Most of you know me as a photographer so it may surprise you to learn that a few of my biggest professional projects to date have been animated motion graphics (including the one you see at the top of this post). A big part of multimedia storytelling is using the right tools for the job. While photography, writing, and video are the core of what I do, animation allows me to tell stories with dense information quickly and in a way that engages an audience differently than other visual media.

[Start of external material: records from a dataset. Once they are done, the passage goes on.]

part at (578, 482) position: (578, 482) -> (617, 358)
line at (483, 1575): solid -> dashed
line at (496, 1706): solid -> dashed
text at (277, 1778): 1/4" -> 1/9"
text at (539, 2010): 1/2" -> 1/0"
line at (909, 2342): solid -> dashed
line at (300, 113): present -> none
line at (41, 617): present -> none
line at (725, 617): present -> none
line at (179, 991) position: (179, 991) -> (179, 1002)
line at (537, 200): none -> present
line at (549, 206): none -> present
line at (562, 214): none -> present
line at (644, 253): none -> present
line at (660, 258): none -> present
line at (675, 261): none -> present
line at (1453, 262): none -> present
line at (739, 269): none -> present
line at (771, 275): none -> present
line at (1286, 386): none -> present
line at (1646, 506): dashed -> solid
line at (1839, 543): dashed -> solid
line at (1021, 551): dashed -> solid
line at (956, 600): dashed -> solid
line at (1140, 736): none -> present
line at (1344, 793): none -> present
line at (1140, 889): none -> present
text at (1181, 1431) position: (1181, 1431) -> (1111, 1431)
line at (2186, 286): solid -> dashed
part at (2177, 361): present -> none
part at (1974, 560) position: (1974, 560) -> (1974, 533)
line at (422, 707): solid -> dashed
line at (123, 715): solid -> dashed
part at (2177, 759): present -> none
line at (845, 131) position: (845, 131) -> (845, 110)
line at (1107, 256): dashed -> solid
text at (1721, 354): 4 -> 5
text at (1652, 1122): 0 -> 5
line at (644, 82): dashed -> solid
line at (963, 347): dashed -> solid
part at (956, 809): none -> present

My most recent project was a graduation video for the University of Washington’s College of Arts and Sciences. Animation projects are time-consuming beasts and require a lot of thought to execute well. My team spent hours making sure we had the right information, brainstorming ways to present that information, and then creating the foundational graphic before animation ever began. It’s been great to work on a big collaborative project like this. While your own artistic vision can take you a long way, bringing in other viewpoints and skill sets opens doors you didn’t even know existed. It also helps you catch mistakes and that’s important when every export of your video takes several hours to render, and fixing one typo can mean almost a full day of work — trust me, I know.
There were a lot of technical challenges to overcome and many lessons learned. I now know that all those fancy cores your processor has won’t live up to their potential if there isn’t enough RAM backing them up — Adobe recommends 2GB per core. I learned that even when you have enough RAM you’re not going to get the fastest render speeds until you enable multiprocessing. Seriously, if you’re doing any video/animation work you need to learn about this. There were lessons about hard drive configurations and about optimizing Illustrator files for After Effects (better to use a lot of small files than one big one that takes 30 minutes to conform every time you make an edit). Probably the most valuable thing I learned was to set keyframe interpolation to linear before you draw a massive animation path. Leaving it on the default “Auto Bezier” is a sure way to make your animated paths look like bouncy boomerangs.
This project took about two weeks of solid work but I had a blast seeing it through. I feel like one or two of these a year is an ideal number for me. Enough to keep my skills from getting rusty but not so many that I spend more time hunched over my monitor than I spend behind a real-life lens.